**Work item**
Render the lines from the first one through the line containing "Автотопливозаправщики", inclusive, as a numbered list, omitting any blank lines.

━━━━━━━━━━━━━━━━

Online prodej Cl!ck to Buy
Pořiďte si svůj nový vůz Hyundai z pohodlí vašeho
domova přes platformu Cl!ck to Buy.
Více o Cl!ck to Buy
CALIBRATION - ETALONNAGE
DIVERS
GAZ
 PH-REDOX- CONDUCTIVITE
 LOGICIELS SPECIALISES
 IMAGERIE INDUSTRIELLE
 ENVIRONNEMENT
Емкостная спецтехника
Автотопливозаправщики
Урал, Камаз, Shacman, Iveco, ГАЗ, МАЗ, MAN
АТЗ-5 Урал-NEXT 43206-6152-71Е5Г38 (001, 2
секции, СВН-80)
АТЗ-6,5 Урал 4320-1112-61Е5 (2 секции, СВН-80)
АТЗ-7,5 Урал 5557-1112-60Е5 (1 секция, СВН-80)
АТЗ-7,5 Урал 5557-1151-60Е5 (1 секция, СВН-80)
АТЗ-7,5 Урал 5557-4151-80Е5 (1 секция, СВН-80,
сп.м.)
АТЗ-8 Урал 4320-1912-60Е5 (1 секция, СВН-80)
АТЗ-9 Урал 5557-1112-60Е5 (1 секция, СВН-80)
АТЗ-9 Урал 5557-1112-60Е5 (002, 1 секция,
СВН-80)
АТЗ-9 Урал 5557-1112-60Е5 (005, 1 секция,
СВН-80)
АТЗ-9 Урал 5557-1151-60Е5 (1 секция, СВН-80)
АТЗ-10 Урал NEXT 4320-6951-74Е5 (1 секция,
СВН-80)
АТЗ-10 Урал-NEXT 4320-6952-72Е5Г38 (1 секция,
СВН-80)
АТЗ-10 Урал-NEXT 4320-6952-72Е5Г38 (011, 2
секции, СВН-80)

━━━━━━━━━━━━━━━━

**Output of the task**
1. Online prodej Cl!ck to Buy
2. Pořiďte si svůj nový vůz Hyundai z pohodlí vašeho
3. domova přes platformu Cl!ck to Buy.
4. Více o Cl!ck to Buy
5. CALIBRATION - ETALONNAGE
6. DIVERS
7. GAZ
8.  PH-REDOX- CONDUCTIVITE
9.  LOGICIELS SPECIALISES
10.  IMAGERIE INDUSTRIELLE
11.  ENVIRONNEMENT
12. Емкостная спецтехника
13. Автотопливозаправщики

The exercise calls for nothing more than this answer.